Virdimura
- Autore: Simona Lo Iacono
- Genere: Romanzi e saggi storici
- Categoria: Narrativa Italiana
- Casa editrice: Guanda
- Anno di pubblicazione: 2024
Virdimura (Guanda, 2024) è il nuovo romanzo storico di Simona Lo Iacono, nata a Siracusa nel 1970, magistrato presso la corte d’appello di Catania, sezione minorile, dedicato alla figura di Virdimura (Catania, XIV Secolo) donna medico e chirurgo siciliana.
“Mi chiamo Virdimura, come il muschio verde che affiora tenace dalle pietre”.
Nella storia di tutti i tempi sono esistite donne dall’anima innovatrice e dallo sguardo lungo, che hanno saputo guardare oltre la loro epoca, e hanno fatto da apripista a tutte le altre che sono venute dopo. Se una di queste donne è stata Marianna Ciccone (Noto, 29 agosto 1891 - 29 marzo 1965), la cui vita è stata esplorata da Simona Lo Iacono nel bel romanzo La tigre di Noto (Neri Pozza. 2021), un’altra da annoverare è sicuramente Virdimura di Catania, di origine ebrea, la prima donna in età medievale ufficialmente autorizzata a esercitare la medicina, in un mondo ancora dominato dagli uomini.
Virdimura, figlia di un medico chirurgo, conoscitore delle erbe e dei progressi della scienza, orfana di madre dalla nascita, e moglie di Pasquale de Medico di Catania, fin da piccola aveva mostrato una grande passione verso la medicina, incrementata anche dal marito Pasquale, il quale le trasmise l’amore per l’arte medica.
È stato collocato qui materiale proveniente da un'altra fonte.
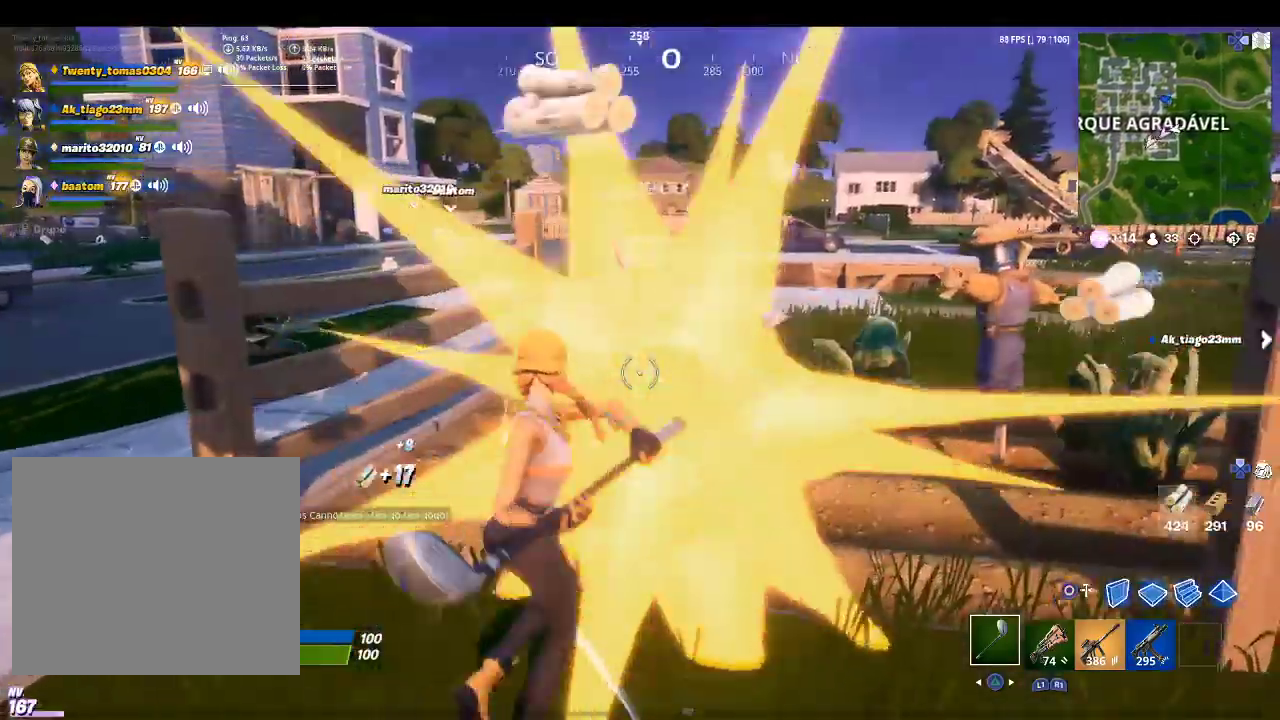
{"buttons": ["R2"], "left_stick": "up", "right_stick": "center", "events": [[300, "right_stick", "center"]]}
La dottoressa Virdimura era molto stimata per la sua bravura e conoscenza della pratica medica, ma anche per aver alleggerito il lavoro dei medici cristiani, che non riuscivano a gestire tutte le richieste che pervenivano. Virdimura non aveva frequentato una Scuola Medica (a quel tempo gli ebrei non erano ammessi alle scuole mediche) ma, aiutando il padre e il marito, aveva appreso l’arte della medicina, come se si fosse formata in una scuola privata. Aveva, dunque, appreso conoscenze e competenze mediche tali da permetterle di operare ancora prima di ottenere la licenza ufficiale. La donna, non pienamente soddisfatta della sua posizione, volle essere riconosciuta ufficialmente come medico, poiché in quel periodo per poter esercitare occorreva l’autorizzazione di curare et praticare in scientia et arte medicina et fisice (curare ed esercitare nella scienza, nell’arte della medicina e in campo fisico). Il 7 novembre 1376, dopo aver superato la prova di abilitazione alla professione medica, fu proclamata a Catania “dutturissa” da una commissione di “augusti doctori”, inoltre pretese che il riconoscimento fosse rilasciato con una particolare clausola. La “dutturissa” chiedeva che la licenza la autorizzasse soprattutto a curare i più indigenti, i più deboli, i più tralasciati.
Oggi la certificazione, ovvero la “licenza a praticare l’arte della medicina inerente cure della psiche e del corpo, in massimo grado nei confronti dei poveri”, è custodita nell’Archivio di Stato di Palermo.
Da quel momento in poi le donne furono ufficialmente ammesse alla pratica dell’arte medica, come gli uomini, ed esercitarono non più soltanto le attività tipiche delle levatrici, ma anche la professione di chirurgo e di esperte in medicina generale.
La voce e l’opera meritoria di Virdimura, dimenticata nel corso dei secoli, ora torna fino a noi grazie a questo straordinario romanzo, ambientato sullo sfondo della Catania del XIV Secolo, ribollente di vita e minacciata dall’Etna, e il lettore non può che restare sedotto dalla vicenda umana di Virdimura, artefice del proprio destino.
“Ma una fimmina non puote essere dutturissa”.